Нет, он не опоздал, этот никому не ведомый тогда суетливый паренек в ярких заграничных носочках.
Спустя два дня его имя уже знали все. Не только участники "погромного пленума" Союза писателей, жарко аплодировавшие страстному обличителю Василия Гроссмана. Вся читающая Россия. Взошла звезда Александра Чаковского.
Желтая звезда... в красной каемочке полезного еврея.
. . Полина по моим поджатым губам поняла, что официальный прием у секретаря изменений в нашу жизнь не внесет.

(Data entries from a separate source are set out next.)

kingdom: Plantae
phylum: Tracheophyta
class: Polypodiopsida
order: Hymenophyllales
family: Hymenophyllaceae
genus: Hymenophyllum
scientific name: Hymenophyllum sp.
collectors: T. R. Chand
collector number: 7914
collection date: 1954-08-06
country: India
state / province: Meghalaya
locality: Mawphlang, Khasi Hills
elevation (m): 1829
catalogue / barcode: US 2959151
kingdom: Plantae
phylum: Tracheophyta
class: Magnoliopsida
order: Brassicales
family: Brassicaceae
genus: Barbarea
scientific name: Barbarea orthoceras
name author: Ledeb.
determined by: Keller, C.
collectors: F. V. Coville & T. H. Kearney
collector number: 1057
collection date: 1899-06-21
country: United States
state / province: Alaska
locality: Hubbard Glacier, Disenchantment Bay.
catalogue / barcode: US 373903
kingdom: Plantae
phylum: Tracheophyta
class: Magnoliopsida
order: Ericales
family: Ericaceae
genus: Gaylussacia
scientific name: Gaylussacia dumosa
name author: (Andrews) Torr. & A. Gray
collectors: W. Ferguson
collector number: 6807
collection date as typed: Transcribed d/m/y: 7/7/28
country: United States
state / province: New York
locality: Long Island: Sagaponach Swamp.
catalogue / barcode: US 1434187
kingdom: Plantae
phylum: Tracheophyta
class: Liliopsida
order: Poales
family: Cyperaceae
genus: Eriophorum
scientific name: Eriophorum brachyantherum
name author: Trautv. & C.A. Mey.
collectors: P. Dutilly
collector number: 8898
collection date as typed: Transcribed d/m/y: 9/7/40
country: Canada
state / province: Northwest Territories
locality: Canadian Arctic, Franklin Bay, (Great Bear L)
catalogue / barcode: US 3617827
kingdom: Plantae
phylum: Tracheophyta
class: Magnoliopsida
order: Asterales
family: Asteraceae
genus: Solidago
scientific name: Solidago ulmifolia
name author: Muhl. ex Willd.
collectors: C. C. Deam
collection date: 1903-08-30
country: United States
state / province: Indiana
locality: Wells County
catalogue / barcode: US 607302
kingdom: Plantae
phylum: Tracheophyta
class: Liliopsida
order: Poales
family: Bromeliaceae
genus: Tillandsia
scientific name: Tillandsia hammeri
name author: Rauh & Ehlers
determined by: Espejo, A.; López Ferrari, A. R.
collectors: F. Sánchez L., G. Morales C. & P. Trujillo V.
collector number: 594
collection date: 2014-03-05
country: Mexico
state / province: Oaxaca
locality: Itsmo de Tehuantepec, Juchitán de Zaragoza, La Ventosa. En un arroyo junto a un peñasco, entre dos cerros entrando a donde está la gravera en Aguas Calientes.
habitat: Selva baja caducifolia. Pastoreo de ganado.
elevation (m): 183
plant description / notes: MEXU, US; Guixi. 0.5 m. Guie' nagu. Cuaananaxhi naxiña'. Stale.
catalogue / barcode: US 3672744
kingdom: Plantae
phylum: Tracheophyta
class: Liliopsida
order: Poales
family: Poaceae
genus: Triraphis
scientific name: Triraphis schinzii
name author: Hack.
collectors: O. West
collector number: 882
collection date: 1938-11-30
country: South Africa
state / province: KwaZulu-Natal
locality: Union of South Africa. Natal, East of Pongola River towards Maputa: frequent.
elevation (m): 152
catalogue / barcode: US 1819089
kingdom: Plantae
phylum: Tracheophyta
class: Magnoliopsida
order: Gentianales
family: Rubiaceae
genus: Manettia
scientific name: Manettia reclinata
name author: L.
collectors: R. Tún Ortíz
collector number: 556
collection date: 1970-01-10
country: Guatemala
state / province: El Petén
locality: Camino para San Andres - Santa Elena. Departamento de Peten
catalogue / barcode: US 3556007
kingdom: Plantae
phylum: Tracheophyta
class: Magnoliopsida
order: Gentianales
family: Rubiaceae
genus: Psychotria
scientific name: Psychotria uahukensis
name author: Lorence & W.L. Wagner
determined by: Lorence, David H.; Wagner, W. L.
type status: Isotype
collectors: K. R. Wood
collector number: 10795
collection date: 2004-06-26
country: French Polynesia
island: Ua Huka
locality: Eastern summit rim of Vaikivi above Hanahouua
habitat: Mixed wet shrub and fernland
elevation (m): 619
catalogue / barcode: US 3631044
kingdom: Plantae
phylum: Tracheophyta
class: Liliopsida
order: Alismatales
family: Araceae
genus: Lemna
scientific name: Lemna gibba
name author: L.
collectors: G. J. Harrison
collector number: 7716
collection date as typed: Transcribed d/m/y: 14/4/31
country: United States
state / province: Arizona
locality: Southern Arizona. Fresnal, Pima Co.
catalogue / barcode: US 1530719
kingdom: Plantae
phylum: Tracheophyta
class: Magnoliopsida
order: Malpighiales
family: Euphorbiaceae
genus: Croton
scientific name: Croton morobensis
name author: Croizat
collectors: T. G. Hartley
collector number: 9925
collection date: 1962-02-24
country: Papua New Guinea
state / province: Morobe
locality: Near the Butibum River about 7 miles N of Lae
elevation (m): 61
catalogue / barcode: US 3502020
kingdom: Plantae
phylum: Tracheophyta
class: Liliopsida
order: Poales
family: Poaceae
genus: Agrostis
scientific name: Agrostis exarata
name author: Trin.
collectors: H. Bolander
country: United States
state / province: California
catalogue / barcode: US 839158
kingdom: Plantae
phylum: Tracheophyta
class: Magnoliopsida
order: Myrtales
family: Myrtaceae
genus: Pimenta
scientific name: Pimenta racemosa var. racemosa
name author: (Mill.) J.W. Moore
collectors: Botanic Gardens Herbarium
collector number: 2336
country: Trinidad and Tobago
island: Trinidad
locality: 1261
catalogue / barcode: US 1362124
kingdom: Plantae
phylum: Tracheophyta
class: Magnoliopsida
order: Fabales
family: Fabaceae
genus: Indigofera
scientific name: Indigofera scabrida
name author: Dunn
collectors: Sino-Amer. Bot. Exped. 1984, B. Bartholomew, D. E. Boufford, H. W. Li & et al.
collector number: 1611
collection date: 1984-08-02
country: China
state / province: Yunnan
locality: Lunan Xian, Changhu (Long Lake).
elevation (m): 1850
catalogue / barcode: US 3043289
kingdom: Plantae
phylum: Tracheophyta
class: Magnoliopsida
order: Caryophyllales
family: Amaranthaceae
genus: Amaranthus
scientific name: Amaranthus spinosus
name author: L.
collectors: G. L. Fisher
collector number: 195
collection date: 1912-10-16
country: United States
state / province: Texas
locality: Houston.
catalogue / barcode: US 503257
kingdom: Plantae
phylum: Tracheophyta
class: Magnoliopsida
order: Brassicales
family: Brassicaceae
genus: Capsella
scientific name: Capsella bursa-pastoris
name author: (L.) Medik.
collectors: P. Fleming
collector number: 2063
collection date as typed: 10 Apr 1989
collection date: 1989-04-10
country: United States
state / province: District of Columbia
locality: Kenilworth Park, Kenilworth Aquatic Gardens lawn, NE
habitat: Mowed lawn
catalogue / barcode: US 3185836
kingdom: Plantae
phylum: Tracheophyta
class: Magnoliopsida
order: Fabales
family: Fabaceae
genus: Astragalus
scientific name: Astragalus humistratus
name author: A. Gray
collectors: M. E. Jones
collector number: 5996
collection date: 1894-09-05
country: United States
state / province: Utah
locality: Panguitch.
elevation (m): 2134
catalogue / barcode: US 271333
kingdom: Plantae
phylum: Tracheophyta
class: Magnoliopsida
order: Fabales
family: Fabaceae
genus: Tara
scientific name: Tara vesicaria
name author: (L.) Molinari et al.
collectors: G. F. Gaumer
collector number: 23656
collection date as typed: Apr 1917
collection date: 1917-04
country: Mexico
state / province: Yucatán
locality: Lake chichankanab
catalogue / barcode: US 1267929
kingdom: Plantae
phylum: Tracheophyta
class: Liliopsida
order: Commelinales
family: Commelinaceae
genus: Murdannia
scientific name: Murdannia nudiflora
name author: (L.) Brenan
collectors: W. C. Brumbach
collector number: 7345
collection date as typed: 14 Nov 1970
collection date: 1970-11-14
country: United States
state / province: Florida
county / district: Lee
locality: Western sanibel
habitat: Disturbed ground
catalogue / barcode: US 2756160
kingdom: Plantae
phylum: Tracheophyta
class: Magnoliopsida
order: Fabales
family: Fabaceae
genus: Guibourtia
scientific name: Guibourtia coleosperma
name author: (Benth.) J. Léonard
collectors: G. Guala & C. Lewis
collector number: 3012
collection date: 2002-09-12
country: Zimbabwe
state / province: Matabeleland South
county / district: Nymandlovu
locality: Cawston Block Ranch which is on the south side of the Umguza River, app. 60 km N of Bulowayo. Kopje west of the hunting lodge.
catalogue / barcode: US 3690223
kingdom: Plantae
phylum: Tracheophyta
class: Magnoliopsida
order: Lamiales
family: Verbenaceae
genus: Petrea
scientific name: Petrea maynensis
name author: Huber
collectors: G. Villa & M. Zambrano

По крайней мере, добрых... А недобрых? Хуже уж некуда. Хуже разве Ингулецкий карьер. Да газовые печи.
Но в это мы не верили. Не хотели верить...
Полина молча оделась, чтобы идти на поиски работы. Вот уже полтора года она подымается рано утром, как на службу. И идет в никуда. За глумливым отказом. За очередным оскорблением... "Хождение за оскорблением" -- так назывались ее поиски.
Всюду были нужны химики. И всюду ей плевали в лицо. Полина обошла уже, кажется, не только все институты и заводы, но все кустарные мастерские и артели, где на ее диплом кандидата химических наук в дерматиновой, с золотым тиснением обложке смотрели как на корону. Но зачем артели корона?
В конце концов Полина запрятала кандидатский диплом подальше в шкаф и попыталась наняться рядовым инженером. Хотя бы на ртутное производство, одно из самых вредных... Туда-то возьмут?!
В заводском отделе кадров ее паспорт только что не нюхали. Трое человек заходили в комнату. Оглядывали Полину с ног до головы. Уходили с таинственным видом; куда-то звонили.
Очень она была им нужна, и.. . не решались взять. А что в самом деле, подбросит в ртутный цех бомбу? А?!
У Полины в тот вечер был такой потерянный вид, что на другой день я не решился ее отпустить одну. Пошел с ней...
Около метро мы встретили знакомого подполковника - журналиста, кандидата наук. Он брел по улице в кургузом штатском пальто, одна пола выше эв другой.
Оказалось, его выгнали, по вздорному обвинению, из армии и только что в горкоме партии предложили работать... киоскером, продавцом газет.